### Material for the task

- - - - - - -

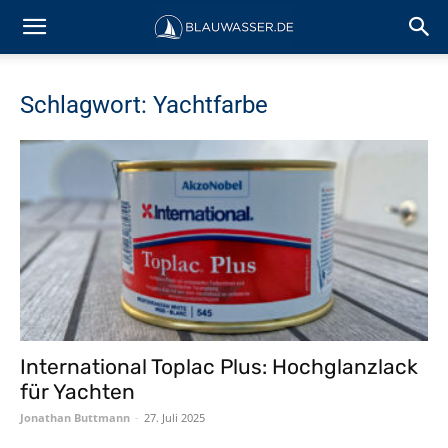
Schlagwort: Yachtfarbe
International Toplac Plus: Hochglanzlack
für Yachten
Jonathan Buttmann
-
27. Juli 2025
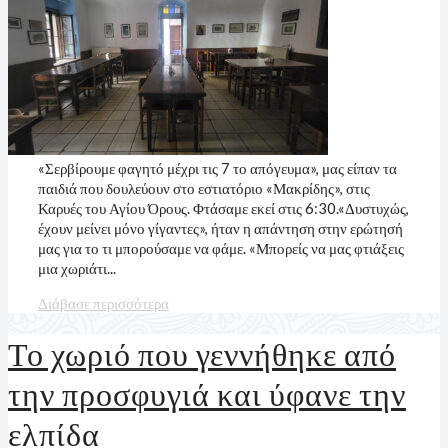
«Σερβίρουμε φαγητό μέχρι τις 7 το απόγευμα», μας είπαν τα
παιδιά που δουλεύουν στο εστιατόριο «Μακρίδης», στις
Καρυές του Αγίου Όρους. Φτάσαμε εκεί στις 6:30.«Δυστυχώς,
έχουν μείνει μόνο γίγαντες», ήταν η απάντηση στην ερώτησή
μας για το τι μπορούσαμε να φάμε. «Μπορείς να μας φτιάξεις
μια χωριάτι...
Διάβασε περισσότερα
Το χωριό που γεννήθηκε από
την προσφυγιά και ύφανε την
ελπίδα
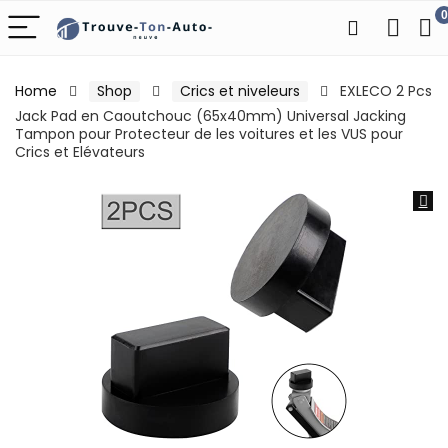
0
Home
Shop
Crics et niveleurs
EXLECO 2 Pcs
Jack Pad en Caoutchouc (65x40mm) Universal Jacking
Tampon pour Protecteur de les voitures et les VUS pour
Crics et Elévateurs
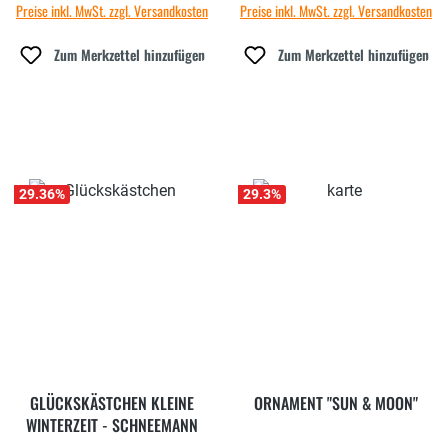
Preise inkl. MwSt. zzgl. Versandkosten
Preise inkl. MwSt. zzgl. Versandkosten
Zum Merkzettel hinzufügen
Zum Merkzettel hinzufügen
29.36
%
29.3
%
GLÜCKSKÄSTCHEN KLEINE
ORNAMENT "SUN & MOON"
WINTERZEIT - SCHNEEMANN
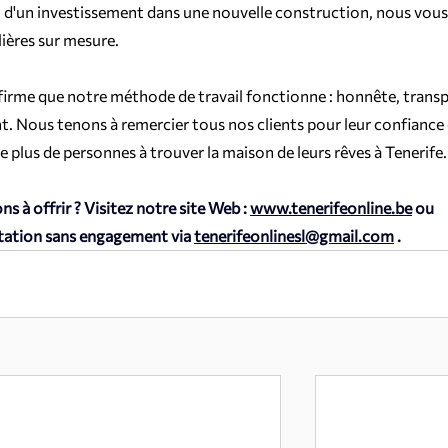
ou d'un investissement dans une nouvelle construction, nous vous
ières sur mesure.
irme que notre méthode de travail fonctionne : honnête, transp
ent. Nous tenons à remercier tous nos clients pour leur confiance 
plus de personnes à trouver la maison de leurs rêves à Tenerife.
s à offrir ? Visitez notre site Web :
www.tenerifeonline.be
ou 
tation sans engagement via
tenerifeonlinesl@gmail.com
.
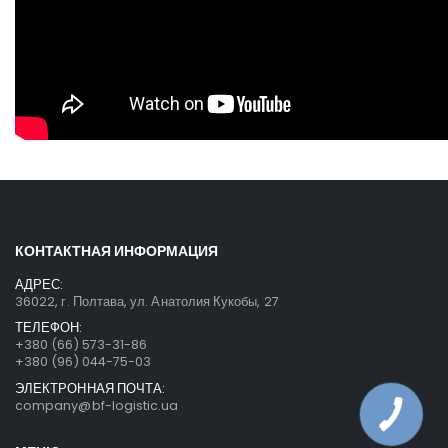
КОНТАКТНАЯ ИНФОРМАЦИЯ
АДРЕС:
36022, г. Полтава, ул. Анатолия Кукобы, 27
ТЕЛЕФОН:
+380 (66) 573-31-86
+380 (96) 044-75-03
ЭЛЕКТРОННАЯ ПОЧТА:
company@bf-logistic.ua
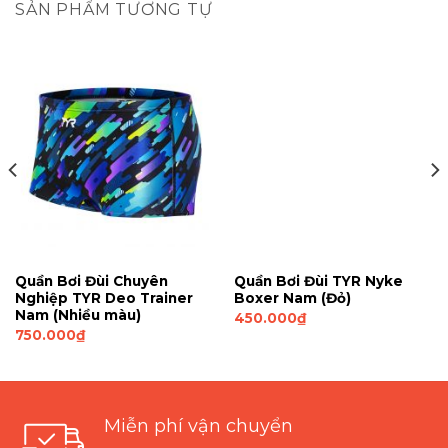
SẢN PHẨM TƯƠNG TỰ
Quần Bơi Đùi Chuyên
Quần Bơi Đùi TYR Nyke
Nghiệp TYR Deo Trainer
Boxer Nam (Đỏ)
Nam (Nhiều màu)
450.000
₫
750.000
₫
Miễn phí vận chuyển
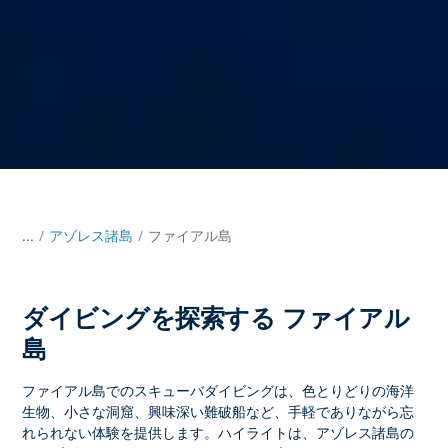
...
/
アゾレス諸島
ファイアル島
ダイビングを探索する ファイアル
島
ファイアル島
でのスキューバダイビングは、色とりどりの海洋
生物、小さな洞窟、興味深い難破船など、手軽でありながら忘
れられない体験を提供します。ハイライトは、アゾレス諸島の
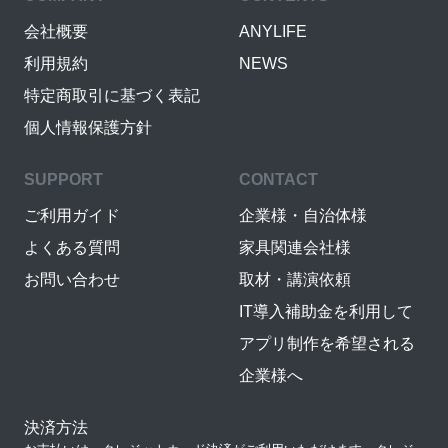
会社概要
ANYLIFE
利用規約
NEWS
特定商取引に基づく表記
個人情報保護方針
SUPPORT
CONTACT
ご利用ガイド
企業様・自治体様
よくある質問
家具関連会社様
お問い合わせ
取材・講演依頼
IT導入補助金を利用して
アプリ制作を希望される
企業様へ
決済方法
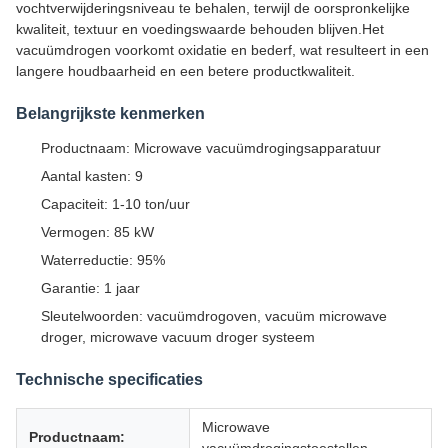
vochtverwijderingsniveau te behalen, terwijl de oorspronkelijke
kwaliteit, textuur en voedingswaarde behouden blijven.Het
vacuümdrogen voorkomt oxidatie en bederf, wat resulteert in een
langere houdbaarheid en een betere productkwaliteit.
Belangrijkste kenmerken
Productnaam: Microwave vacuümdrogingsapparatuur
Aantal kasten: 9
Capaciteit: 1-10 ton/uur
Vermogen: 85 kW
Waterreductie: 95%
Garantie: 1 jaar
Sleutelwoorden: vacuümdrogoven, vacuüm microwave
droger, microwave vacuum droger systeem
Technische specificaties
Microwave
Productnaam:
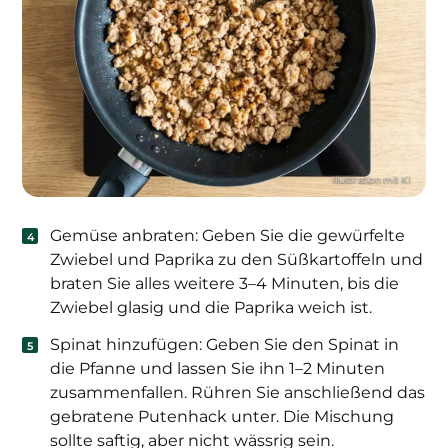
Gemüse anbraten: Geben Sie die gewürfelte
Zwiebel und Paprika zu den Süßkartoffeln und
braten Sie alles weitere 3–4 Minuten, bis die
Zwiebel glasig und die Paprika weich ist.
Spinat hinzufügen: Geben Sie den Spinat in
die Pfanne und lassen Sie ihn 1–2 Minuten
zusammenfallen. Rühren Sie anschließend das
gebratene Putenhack unter. Die Mischung
sollte saftig, aber nicht wässrig sein.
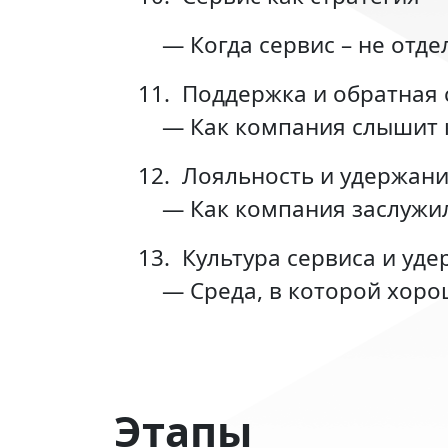
— Когда сервис – не отд
11.
Поддержка и обратная 
— Как компания слышит 
12.
Лояльность и удержан
— Как компания заслужи
13.
Культура сервиса и уд
— Среда, в которой хор
Этапы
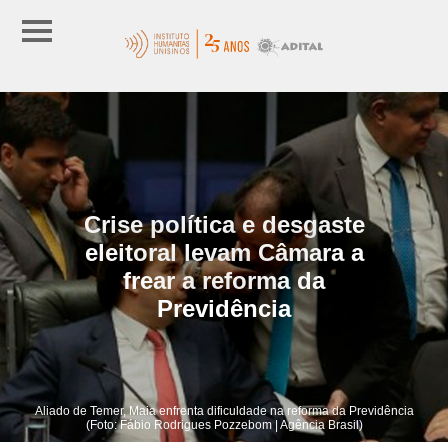
Crise política e desgaste
eleitoral levam Câmara a
frear a reforma da
Previdência
Aliado de Temer, Maia enfrenta dificuldade na reforma da Previdência
(Foto: Fábio Rodrigues Pozzebom | Agência Brasil)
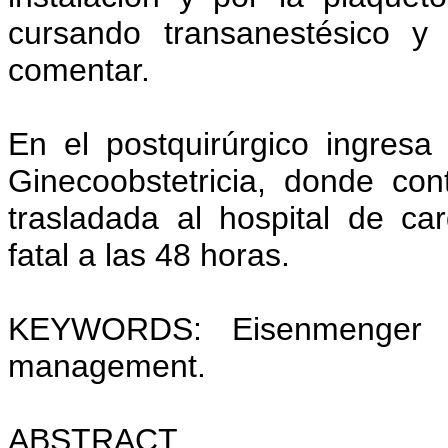
cursando transanestésico y 
comentar.
En el postquirúrgico ingresa 
Ginecoobstetricia, donde con
trasladada al hospital de ca
fatal a las 48 horas.
KEYWORDS: Eisenmenger Sy
management.
ABSTRACT.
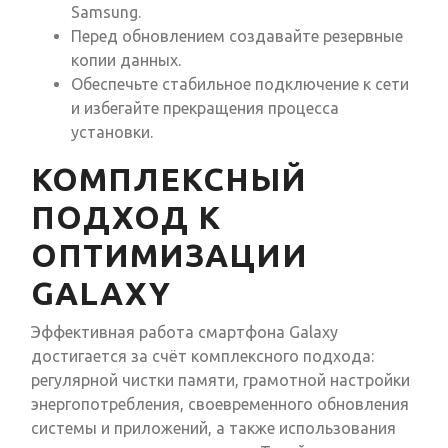
Samsung.
Перед обновлением создавайте резервные
копии данных.
Обеспечьте стабильное подключение к сети
и избегайте прекращения процесса
установки.
КОМПЛЕКСНЫЙ
ПОДХОД К
ОПТИМИЗАЦИИ
GALAXY
Эффективная работа смартфона Galaxy
достигается за счёт комплексного подхода:
регулярной чистки памяти, грамотной настройки
энергопотребления, своевременного обновления
системы и приложений, а также использования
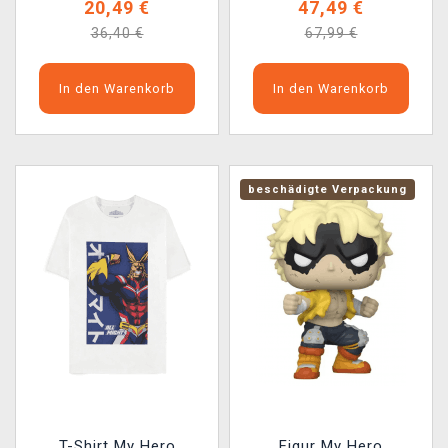
20,49 €
47,49 €
36,40 €
67,99 €
In den Warenkorb
In den Warenkorb
beschädigte Verpackung
T-Shirt My Hero
Figur My Hero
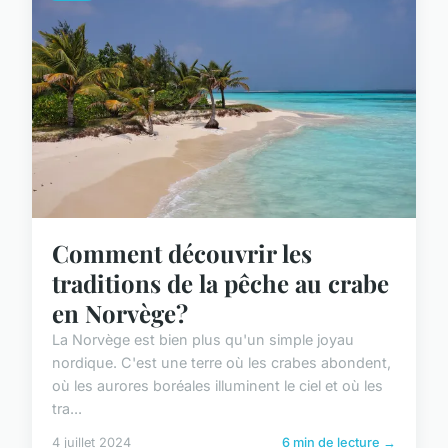
Comment découvrir les
traditions de la pêche au crabe
en Norvège?
La Norvège est bien plus qu'un simple joyau
nordique. C'est une terre où les crabes abondent,
où les aurores boréales illuminent le ciel et où les
tra...
4 juillet 2024
6 min de lecture →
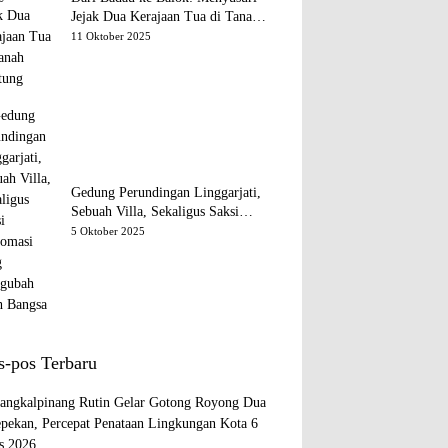
Jejak Dua Kerajaan Tua di Tanah
Belitung
11 Oktober 2025
Gedung Perundingan Linggarjati,
Sebuah Villa, Sekaligus Saksi
Diplomasi yang Mengubah Arah
5 Oktober 2025
Bangsa
s-pos Terbaru
ngkalpinang Rutin Gelar Gotong Royong Dua
epekan, Percepat Penataan Lingkungan Kota
6
s 2026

- - - - - - -

Rewrite all of the material above with "Warenkorb" changed to "Einkaufswagen" wherever it occurs and everything else left as it stands. Omit the pictures from your answer.

Schlagwort: Yachtfarbe
International Toplac Plus: Hochglanzlack
für Yachten
Jonathan Buttmann
-
27. Juli 2025
«Σερβίρουμε φαγητό μέχρι τις 7 το απόγευμα», μας είπαν τα
παιδιά που δουλεύουν στο εστιατόριο «Μακρίδης», στις
Καρυές του Αγίου Όρους. Φτάσαμε εκεί στις 6:30.«Δυστυχώς,
έχουν μείνει μόνο γίγαντες», ήταν η απάντηση στην ερώτησή
μας για το τι μπορούσαμε να φάμε. «Μπορείς να μας φτιάξεις
μια χωριάτι...
Διάβασε περισσότερα
Το χωριό που γεννήθηκε από
την προσφυγιά και ύφανε την
ελπίδα
0
Home
Shop
Crics et niveleurs
EXLECO 2 Pcs
Jack Pad en Caoutchouc (65x40mm) Universal Jacking
Tampon pour Protecteur de les voitures et les VUS pour
Crics et Elévateurs
Preise inkl. MwSt. zzgl. Versandkosten
Preise inkl. MwSt. zzgl. Versandkosten
Zum Merkzettel hinzufügen
Zum Merkzettel hinzufügen
29.36
%
29.3
%
GLÜCKSKÄSTCHEN KLEINE
ORNAMENT "SUN & MOON"
WINTERZEIT - SCHNEEMANN
ou d'un investissement dans une nouvelle construction, nous vous
ières sur mesure.
irme que notre méthode de travail fonctionne : honnête, transp
ent. Nous tenons à remercier tous nos clients pour leur confiance 
plus de personnes à trouver la maison de leurs rêves à Tenerife.
s à offrir ? Visitez notre site Web :
www.tenerifeonline.be
ou 
tation sans engagement via
tenerifeonlinesl@gmail.com
.
КОНТАКТНАЯ ИНФОРМАЦИЯ
АДРЕС:
36022, г. Полтава, ул. Анатолия Кукобы, 27
ТЕЛЕФОН:
+380 (66) 573-31-86
+380 (96) 044-75-03
ЭЛЕКТРОННАЯ ПОЧТА:
company@bf-logistic.ua
SẢN PHẨM TƯƠNG TỰ
Quần Bơi Đùi Chuyên
Quần Bơi Đùi TYR Nyke
Nghiệp TYR Deo Trainer
Boxer Nam (Đỏ)
Nam (Nhiều màu)
450.000
₫
750.000
₫
Miễn phí vận chuyển
...
/
アゾレス諸島
ファイアル島
ダイビングを探索する ファイアル
島
ファイアル島
でのスキューバダイビングは、色とりどりの海洋
生物、小さな洞窟、興味深い難破船など、手軽でありながら忘
れられない体験を提供します。ハイライトは、アゾレス諸島の
会社概要
ANYLIFE
利用規約
NEWS
特定商取引に基づく表記
個人情報保護方針
SUPPORT
CONTACT
ご利用ガイド
企業様・自治体様
よくある質問
家具関連会社様
お問い合わせ
取材・講演依頼
IT導入補助金を利用して
アプリ制作を希望される
企業様へ
決済方法
vochtverwijderingsniveau te behalen, terwijl de oorspronkelijke
kwaliteit, textuur en voedingswaarde behouden blijven.Het
vacuümdrogen voorkomt oxidatie en bederf, wat resulteert in een
langere houdbaarheid en een betere productkwaliteit.
Belangrijkste kenmerken
Productnaam: Microwave vacuümdrogingsapparatuur
Aantal kasten: 9
Capaciteit: 1-10 ton/uur
Vermogen: 85 kW
Waterreductie: 95%
Garantie: 1 jaar
Sleutelwoorden: vacuümdrogoven, vacuüm microwave
droger, microwave vacuum droger systeem
Technische specificaties
Microwave
Productnaam:
Gemüse anbraten: Geben Sie die gewürfelte
Zwiebel und Paprika zu den Süßkartoffeln und
braten Sie alles weitere 3–4 Minuten, bis die
Zwiebel glasig und die Paprika weich ist.
Spinat hinzufügen: Geben Sie den Spinat in
die Pfanne und lassen Sie ihn 1–2 Minuten
zusammenfallen. Rühren Sie anschließend das
gebratene Putenhack unter. Die Mischung
sollte saftig, aber nicht wässrig sein.
— Когда сервис – не отд
11.
Поддержка и обратная 
— Как компания слышит 
12.
Лояльность и удержан
— Как компания заслужи
13.
Культура сервиса и уд
— Среда, в которой хор
Этапы
Crise política e desgaste
eleitoral levam Câmara a
frear a reforma da
Previdência
Aliado de Temer, Maia enfrenta dificuldade na reforma da Previdência
(Foto: Fábio Rodrigues Pozzebom | Agência Brasil)
cursando transanestésico y 
comentar.
En el postquirúrgico ingresa 
Ginecoobstetricia, donde con
trasladada al hospital de ca
fatal a las 48 horas.
KEYWORDS: Eisenmenger Sy
management.
ABSTRACT.
Samsung.
Перед обновлением создавайте резервные
копии данных.
Обеспечьте стабильное подключение к сети
и избегайте прекращения процесса
установки.
КОМПЛЕКСНЫЙ
ПОДХОД К
ОПТИМИЗАЦИИ
GALAXY
Эффективная работа смартфона Galaxy
достигается за счёт комплексного подхода:
регулярной чистки памяти, грамотной настройки
энергопотребления, своевременного обновления
системы и приложений, а также использования
20,49 €
47,49 €
36,40 €
67,99 €
In den Einkaufswagen
In den Einkaufswagen
beschädigte Verpackung
T-Shirt My Hero
Figur My Hero
Comment découvrir les
traditions de la pêche au crabe
en Norvège?
La Norvège est bien plus qu'un simple joyau
nordique. C'est une terre où les crabes abondent,
où les aurores boréales illuminent le ciel et où les
tra...
4 juillet 2024
6 min de lecture →
Jejak Dua Kerajaan Tua di Tanah
Belitung
11 Oktober 2025
Gedung Perundingan Linggarjati,
Sebuah Villa, Sekaligus Saksi
Diplomasi yang Mengubah Arah
5 Oktober 2025
Bangsa
s-pos Terbaru
ngkalpinang Rutin Gelar Gotong Royong Dua
epekan, Percepat Penataan Lingkungan Kota
6
s 2026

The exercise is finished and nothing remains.